Every physician in the Netherlands is qualified to do an external postmortem examination. Even so, that doesn’t mean that they are all competent to do so. Being, or feeling, competent is still something a physician needs to self-assess. As mentioned earlier, this assessment should be based on one’s own judgement of knowledge, skills and expertise. In the case of the E-PM, when a physician doesn’t feel competent he should refrain from performing E-PMs. Disciplinary accusations can be made by the Medical Board and, in the near future, by the Dutch Healthcare Inspectorate.
The fact that this research found no significant difference between the group that feels competent and the group that does not feel competent when it comes to (in) consistency in acts and thoughts, shows that in this case the sense of competence is not a good indicator of the quality of the external postmortem examination. Particularly worrisome is that 47.28% (87/184) of the respondents that felt competent were inconsistent in their acts and thoughts and lacked the legal knowledge. As mentioned earlier, the Royal Dutch Medical Association took a clear position on the subject of competence [10] the fact that competence, besides qualification, is the key feature of the Act on Professions in Individual Healthcare, makes the above-mentioned problematic. There seems to be a situation of unconscious incompetence on the subject of external post-mortem examination.
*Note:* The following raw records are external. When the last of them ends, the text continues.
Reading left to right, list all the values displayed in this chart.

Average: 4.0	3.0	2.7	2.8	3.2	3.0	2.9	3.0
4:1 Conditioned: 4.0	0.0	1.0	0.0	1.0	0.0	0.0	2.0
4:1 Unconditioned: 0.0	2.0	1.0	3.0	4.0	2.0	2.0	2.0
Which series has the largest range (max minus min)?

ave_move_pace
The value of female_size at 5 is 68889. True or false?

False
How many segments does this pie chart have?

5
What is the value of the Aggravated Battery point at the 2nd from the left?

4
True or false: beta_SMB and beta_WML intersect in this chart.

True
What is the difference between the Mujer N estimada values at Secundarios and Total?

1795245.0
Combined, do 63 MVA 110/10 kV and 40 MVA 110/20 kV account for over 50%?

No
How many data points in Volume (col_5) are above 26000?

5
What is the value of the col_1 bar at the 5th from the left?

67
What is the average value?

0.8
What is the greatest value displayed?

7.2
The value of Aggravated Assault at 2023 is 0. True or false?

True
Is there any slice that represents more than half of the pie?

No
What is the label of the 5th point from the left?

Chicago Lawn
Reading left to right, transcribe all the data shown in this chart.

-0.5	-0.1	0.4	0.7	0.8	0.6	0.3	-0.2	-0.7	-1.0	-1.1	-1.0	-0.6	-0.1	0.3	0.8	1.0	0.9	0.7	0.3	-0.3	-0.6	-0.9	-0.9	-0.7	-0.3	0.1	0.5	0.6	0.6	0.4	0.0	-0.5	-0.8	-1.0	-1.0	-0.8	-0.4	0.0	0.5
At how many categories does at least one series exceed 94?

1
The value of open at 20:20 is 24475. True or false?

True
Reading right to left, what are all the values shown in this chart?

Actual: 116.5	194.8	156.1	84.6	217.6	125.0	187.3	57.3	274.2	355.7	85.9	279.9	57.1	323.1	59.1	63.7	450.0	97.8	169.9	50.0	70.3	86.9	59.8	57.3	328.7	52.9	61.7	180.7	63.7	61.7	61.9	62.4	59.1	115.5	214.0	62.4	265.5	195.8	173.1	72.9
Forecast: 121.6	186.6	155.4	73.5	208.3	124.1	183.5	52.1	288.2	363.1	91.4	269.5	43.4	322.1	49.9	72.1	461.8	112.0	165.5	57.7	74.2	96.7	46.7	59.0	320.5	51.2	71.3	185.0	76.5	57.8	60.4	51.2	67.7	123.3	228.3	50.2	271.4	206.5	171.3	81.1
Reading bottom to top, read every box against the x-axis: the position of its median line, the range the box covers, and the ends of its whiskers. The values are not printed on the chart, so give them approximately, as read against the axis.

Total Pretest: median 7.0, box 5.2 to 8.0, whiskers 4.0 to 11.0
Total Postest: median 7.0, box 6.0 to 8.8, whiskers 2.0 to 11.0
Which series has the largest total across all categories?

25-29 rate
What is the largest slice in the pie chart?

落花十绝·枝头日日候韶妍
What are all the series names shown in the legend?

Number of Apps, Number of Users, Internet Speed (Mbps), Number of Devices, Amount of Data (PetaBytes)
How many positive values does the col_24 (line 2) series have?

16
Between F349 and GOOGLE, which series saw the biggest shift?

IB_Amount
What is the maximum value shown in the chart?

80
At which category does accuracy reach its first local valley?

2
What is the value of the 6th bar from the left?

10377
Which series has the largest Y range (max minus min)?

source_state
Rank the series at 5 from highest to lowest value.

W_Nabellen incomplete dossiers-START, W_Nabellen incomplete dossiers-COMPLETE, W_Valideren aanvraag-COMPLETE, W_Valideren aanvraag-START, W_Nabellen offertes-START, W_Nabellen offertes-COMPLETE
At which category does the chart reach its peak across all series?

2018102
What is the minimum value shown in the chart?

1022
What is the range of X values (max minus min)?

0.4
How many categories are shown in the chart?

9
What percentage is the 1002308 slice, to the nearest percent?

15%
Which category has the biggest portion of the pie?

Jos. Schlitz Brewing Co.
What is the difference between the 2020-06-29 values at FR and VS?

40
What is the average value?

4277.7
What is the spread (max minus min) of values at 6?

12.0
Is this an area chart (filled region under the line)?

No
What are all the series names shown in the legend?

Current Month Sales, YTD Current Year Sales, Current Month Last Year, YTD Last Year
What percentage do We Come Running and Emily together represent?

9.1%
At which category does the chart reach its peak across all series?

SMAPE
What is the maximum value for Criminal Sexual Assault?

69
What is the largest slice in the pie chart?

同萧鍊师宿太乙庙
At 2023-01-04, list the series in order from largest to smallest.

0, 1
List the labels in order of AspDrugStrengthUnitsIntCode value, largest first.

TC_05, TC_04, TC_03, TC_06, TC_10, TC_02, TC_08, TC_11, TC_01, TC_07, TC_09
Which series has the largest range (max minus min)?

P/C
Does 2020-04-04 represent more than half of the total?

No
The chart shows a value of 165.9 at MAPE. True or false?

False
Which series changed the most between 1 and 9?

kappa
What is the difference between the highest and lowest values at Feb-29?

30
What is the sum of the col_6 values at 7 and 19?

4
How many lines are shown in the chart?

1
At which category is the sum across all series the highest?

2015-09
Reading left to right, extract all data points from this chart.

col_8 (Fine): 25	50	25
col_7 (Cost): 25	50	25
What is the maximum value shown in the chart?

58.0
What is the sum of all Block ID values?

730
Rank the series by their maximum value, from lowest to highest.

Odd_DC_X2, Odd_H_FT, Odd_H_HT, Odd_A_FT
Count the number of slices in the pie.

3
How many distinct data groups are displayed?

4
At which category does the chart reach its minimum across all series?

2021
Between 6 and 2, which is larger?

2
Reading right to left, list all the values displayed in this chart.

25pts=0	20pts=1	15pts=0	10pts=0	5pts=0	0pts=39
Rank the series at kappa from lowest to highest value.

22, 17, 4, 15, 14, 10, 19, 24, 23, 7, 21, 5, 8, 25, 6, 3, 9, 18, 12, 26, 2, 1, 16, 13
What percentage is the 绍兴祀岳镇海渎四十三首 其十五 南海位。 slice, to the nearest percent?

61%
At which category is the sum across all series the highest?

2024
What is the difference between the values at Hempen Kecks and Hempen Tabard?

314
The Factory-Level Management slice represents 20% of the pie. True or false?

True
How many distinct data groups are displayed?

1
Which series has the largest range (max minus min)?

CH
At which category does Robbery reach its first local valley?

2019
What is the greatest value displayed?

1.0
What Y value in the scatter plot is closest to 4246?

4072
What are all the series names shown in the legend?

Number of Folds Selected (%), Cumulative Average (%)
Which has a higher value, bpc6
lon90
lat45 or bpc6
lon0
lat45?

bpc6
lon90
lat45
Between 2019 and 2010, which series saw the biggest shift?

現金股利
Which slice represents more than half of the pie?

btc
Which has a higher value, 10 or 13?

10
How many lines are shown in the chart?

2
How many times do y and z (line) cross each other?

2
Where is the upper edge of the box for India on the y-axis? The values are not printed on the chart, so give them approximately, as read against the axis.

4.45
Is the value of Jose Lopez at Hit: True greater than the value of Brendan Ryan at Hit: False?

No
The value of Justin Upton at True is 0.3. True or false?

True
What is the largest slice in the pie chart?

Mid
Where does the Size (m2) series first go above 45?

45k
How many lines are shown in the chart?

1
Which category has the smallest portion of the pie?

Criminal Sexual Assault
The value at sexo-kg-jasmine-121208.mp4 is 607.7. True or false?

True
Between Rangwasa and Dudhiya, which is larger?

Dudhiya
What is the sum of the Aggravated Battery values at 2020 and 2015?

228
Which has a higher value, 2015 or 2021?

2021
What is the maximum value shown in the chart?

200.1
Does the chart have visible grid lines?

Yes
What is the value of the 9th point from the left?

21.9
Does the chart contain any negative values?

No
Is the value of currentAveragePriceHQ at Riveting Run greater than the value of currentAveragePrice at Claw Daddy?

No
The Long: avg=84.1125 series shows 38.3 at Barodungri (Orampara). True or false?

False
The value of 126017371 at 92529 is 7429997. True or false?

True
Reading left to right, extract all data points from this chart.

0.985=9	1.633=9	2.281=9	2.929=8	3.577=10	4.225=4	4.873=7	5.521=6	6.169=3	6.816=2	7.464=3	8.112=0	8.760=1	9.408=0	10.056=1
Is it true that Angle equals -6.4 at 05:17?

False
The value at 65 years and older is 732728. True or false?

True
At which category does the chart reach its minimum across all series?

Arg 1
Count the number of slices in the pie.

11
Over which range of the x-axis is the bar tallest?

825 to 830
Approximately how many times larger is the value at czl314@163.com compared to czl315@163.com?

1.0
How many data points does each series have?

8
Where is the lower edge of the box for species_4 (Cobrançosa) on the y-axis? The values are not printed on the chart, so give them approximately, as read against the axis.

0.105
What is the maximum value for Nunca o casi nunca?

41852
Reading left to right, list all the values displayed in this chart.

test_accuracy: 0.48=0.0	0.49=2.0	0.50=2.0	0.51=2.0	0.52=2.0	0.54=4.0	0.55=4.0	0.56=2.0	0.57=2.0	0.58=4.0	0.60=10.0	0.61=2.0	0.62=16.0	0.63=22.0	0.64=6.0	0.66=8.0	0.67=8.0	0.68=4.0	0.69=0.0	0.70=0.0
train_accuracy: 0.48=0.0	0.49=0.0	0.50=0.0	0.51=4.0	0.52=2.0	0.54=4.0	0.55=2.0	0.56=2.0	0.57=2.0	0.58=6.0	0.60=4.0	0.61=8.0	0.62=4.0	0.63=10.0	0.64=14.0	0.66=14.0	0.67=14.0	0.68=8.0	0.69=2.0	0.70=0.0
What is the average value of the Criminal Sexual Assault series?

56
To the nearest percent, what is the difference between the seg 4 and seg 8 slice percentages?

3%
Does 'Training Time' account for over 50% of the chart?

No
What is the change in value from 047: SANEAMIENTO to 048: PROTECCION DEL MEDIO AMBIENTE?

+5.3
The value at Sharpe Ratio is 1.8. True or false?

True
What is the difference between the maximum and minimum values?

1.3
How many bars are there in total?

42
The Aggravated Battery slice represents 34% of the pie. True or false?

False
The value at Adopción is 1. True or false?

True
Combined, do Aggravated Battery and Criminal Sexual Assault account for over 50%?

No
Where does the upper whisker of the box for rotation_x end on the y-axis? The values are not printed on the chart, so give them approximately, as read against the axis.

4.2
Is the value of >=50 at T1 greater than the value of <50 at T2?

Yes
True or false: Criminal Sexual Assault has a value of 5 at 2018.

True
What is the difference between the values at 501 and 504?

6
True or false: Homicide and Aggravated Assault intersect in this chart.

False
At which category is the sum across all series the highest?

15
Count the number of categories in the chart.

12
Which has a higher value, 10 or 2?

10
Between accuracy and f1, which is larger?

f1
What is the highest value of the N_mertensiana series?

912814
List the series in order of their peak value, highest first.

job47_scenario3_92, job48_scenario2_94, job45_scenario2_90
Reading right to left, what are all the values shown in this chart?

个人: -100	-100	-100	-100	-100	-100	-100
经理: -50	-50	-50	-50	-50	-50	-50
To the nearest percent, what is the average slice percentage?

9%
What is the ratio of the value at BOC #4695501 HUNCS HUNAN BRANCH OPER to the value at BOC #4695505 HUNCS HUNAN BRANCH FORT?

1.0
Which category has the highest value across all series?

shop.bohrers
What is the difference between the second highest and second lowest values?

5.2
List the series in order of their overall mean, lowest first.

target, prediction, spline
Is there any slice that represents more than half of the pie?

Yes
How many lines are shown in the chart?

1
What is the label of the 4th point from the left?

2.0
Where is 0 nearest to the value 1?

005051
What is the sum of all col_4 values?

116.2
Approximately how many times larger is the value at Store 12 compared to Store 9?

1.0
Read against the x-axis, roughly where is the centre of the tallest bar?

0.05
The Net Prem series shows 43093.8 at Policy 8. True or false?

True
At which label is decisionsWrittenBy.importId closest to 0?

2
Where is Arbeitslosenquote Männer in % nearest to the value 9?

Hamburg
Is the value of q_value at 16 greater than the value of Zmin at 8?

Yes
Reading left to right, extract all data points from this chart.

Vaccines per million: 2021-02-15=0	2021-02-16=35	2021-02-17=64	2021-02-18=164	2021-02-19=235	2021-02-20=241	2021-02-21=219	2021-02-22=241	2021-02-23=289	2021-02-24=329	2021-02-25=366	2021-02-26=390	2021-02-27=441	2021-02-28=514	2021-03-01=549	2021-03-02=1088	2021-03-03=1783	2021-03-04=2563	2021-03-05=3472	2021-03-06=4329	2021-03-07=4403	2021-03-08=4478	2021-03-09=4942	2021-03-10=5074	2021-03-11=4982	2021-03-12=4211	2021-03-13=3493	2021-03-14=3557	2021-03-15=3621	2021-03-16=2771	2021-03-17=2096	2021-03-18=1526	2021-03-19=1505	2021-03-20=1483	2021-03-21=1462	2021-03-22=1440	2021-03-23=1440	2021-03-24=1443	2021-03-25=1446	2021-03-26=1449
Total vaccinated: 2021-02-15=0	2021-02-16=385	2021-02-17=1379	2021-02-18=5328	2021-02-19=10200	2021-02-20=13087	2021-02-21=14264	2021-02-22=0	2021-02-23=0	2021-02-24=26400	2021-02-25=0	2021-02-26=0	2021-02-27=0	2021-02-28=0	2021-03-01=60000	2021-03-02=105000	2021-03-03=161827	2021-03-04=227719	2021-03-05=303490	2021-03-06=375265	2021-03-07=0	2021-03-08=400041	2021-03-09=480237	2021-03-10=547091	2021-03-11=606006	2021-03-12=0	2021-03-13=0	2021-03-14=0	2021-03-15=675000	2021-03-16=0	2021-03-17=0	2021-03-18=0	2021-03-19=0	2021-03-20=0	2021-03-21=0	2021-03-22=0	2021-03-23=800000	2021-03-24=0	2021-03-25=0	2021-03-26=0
A physician is expected to be able to perform an external post-mortem examination after finishing his medical training and certainly after finishing his specialist training. But if during both training programs one is sparsely educated on the subject, one could wonder how competent one is on the matter of external post-mortem examination. And even if the applicable forms are self-explanatory and the A-form mentions that a physician may only sign if they are convinced of a natural death, practice has shown that physician fill out and sign the forms automatically without reading. It is seen as an administrative box-ticking exercise part of the death-procedure. The judicial and societal relevance of this action is disappearing into the background.
It could be that sufficient legal knowledge contributes to the feeling of competence, as there was a significant difference between the group that feels competent and the group that doesn’t in the matter of legal knowledge. Considering the fact that the Dutch system of external post-mortem examination gives the GP a crucial and pivotal role, it is essential that the GP is competent to perform this task. The Dutch system of external post-mortem examination can be improved on several points as the education in the subject is almost non-existent and the only guideline on the matter [9] is not very specific. It is also not helpful that the law, especially the Dutch Burial Act, is not clear about what a physician is required to do when performing an external post-mortem examination. All the above leads to GPs not knowing how to adequately perform external post-mortem examinations and not receiving the exact indications from the legislator as to what is expected of them, but still teaching GP registrars. The same issue was seen with clinicians [7] and even though the whole system could be improved, proper educations and training on the subject could give significant benefits. This would give physicians who performs external post-mortem examinations more clarity on their tasks and make them actually competent in this matter.
The authors declare that they have no known competing financial interests or personal relationships that could have appeared to influence the work reported in this paper.